>>>>
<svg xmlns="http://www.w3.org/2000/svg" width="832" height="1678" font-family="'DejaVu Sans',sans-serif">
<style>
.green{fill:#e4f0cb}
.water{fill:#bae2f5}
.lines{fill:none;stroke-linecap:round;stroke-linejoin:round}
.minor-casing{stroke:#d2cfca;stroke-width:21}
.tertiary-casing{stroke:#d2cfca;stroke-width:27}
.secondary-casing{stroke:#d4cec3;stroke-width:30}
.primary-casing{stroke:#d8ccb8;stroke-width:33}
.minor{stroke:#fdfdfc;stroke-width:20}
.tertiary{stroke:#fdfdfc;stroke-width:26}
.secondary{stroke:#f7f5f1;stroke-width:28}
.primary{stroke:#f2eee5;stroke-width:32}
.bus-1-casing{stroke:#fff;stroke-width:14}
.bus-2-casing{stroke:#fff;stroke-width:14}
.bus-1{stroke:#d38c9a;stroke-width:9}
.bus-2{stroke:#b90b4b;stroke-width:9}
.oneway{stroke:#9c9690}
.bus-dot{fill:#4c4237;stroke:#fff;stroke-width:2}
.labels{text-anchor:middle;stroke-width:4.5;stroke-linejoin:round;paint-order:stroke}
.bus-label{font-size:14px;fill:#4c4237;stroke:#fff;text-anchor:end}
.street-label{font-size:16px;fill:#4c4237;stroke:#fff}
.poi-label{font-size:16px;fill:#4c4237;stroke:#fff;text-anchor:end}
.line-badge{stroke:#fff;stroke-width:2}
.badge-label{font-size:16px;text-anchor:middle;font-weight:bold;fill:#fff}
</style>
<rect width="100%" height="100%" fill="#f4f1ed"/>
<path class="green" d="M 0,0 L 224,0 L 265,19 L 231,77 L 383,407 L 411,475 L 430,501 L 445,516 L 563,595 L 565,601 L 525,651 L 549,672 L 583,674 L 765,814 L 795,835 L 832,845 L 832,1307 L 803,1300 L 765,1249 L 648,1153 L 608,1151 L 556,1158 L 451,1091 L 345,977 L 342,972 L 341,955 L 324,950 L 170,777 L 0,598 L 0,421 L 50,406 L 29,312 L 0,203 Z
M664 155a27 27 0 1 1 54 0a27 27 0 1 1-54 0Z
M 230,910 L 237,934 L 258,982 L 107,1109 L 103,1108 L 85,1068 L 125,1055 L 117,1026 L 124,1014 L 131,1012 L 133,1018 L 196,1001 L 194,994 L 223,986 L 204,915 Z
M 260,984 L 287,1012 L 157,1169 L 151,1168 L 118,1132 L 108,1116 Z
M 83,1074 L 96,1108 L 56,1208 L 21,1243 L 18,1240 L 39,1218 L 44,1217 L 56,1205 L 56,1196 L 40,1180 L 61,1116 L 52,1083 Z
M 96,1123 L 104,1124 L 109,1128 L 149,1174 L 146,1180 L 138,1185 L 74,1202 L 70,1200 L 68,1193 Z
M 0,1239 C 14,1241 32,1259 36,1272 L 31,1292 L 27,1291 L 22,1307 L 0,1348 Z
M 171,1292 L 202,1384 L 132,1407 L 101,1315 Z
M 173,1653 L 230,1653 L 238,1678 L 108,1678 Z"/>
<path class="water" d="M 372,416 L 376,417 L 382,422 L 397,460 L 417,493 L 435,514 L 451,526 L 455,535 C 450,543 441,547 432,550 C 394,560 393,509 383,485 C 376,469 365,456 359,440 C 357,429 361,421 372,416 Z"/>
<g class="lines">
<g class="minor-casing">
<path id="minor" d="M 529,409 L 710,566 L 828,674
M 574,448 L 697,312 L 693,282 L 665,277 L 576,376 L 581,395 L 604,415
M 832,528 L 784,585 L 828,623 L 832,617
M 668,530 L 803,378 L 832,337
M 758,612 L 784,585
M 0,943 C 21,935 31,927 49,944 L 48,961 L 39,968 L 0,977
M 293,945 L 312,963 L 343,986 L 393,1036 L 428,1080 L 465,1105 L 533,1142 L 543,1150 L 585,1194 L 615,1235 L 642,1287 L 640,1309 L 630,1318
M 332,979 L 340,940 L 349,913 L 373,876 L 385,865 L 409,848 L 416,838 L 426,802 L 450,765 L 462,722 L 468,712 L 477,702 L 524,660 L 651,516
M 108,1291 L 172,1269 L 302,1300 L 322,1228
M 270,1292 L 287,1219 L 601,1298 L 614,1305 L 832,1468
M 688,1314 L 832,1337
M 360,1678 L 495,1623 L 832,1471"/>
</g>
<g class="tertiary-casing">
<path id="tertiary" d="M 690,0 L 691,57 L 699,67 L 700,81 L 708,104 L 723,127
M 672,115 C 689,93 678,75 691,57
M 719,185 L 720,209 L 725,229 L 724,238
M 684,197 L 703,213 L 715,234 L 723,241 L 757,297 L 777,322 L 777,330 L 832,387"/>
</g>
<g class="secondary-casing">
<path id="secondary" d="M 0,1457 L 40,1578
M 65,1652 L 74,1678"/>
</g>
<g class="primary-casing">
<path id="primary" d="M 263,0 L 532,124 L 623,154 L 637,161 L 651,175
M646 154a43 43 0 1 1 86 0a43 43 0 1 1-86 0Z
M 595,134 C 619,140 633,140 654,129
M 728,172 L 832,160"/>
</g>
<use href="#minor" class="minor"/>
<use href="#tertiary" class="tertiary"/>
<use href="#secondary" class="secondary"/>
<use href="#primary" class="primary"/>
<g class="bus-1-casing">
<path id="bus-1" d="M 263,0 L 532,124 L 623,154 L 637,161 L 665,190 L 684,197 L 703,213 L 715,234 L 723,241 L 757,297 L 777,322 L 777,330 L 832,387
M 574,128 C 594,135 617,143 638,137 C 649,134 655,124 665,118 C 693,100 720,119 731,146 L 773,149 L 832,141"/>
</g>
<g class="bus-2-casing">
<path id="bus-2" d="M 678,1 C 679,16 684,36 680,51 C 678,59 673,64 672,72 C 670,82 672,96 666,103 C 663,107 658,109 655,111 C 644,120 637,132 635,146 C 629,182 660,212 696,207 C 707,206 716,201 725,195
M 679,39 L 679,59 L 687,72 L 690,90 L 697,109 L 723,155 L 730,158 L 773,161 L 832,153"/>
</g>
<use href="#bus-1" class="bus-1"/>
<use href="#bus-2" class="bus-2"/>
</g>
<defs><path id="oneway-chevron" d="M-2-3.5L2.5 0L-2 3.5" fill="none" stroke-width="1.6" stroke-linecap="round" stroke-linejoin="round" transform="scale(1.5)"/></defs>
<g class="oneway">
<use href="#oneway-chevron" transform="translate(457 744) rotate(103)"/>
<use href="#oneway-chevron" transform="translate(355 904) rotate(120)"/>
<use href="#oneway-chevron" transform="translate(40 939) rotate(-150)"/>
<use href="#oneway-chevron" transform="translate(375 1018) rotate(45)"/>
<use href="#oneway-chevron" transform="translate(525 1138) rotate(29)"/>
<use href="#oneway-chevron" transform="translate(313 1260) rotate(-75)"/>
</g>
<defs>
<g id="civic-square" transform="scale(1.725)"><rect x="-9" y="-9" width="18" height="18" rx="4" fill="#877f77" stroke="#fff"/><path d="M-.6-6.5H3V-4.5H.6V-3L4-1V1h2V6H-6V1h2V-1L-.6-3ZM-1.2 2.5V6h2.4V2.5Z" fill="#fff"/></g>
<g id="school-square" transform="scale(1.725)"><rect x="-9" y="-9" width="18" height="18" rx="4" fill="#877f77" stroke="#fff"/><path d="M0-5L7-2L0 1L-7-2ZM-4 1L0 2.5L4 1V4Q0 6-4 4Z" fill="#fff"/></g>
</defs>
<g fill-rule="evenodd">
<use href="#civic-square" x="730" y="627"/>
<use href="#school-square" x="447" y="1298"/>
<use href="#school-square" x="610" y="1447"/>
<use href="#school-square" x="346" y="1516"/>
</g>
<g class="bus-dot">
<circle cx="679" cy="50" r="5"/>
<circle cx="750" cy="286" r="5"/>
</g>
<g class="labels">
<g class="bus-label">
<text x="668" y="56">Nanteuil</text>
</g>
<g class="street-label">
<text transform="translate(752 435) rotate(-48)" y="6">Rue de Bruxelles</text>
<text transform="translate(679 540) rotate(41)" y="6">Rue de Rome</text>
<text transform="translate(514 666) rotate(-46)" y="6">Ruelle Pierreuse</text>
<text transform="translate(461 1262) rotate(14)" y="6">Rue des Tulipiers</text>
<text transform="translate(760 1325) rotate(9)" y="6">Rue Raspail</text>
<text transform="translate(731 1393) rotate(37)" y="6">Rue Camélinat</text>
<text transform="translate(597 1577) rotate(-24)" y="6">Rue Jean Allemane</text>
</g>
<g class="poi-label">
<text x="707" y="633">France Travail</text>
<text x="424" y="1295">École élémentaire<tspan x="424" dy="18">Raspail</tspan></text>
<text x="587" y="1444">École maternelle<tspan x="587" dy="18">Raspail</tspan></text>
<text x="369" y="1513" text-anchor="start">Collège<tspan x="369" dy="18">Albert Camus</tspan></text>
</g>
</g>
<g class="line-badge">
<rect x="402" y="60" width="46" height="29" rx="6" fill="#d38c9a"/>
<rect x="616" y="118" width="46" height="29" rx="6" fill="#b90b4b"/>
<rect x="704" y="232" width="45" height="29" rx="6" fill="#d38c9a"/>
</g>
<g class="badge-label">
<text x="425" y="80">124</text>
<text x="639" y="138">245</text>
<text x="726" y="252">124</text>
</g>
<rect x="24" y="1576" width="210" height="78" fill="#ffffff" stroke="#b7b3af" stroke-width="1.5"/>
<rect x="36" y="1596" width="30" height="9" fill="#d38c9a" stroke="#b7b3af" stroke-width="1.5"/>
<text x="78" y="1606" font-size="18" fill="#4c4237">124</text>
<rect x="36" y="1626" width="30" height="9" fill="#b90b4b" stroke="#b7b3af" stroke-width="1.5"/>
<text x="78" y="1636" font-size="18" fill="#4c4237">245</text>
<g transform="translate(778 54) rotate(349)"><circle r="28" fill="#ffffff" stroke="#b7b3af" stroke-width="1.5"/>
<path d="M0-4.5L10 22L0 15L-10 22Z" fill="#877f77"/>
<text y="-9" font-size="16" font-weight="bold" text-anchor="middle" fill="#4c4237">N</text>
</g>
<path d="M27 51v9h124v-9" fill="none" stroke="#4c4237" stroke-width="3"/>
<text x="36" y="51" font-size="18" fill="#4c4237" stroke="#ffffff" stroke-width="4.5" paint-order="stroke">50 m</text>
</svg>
<<<<
■ **Problem requirements**: Extract every line containing the string "lines" from the material.

■ **Answer for the task**:
.lines{fill:none;stroke-linecap:round;stroke-linejoin:round}
<g class="lines">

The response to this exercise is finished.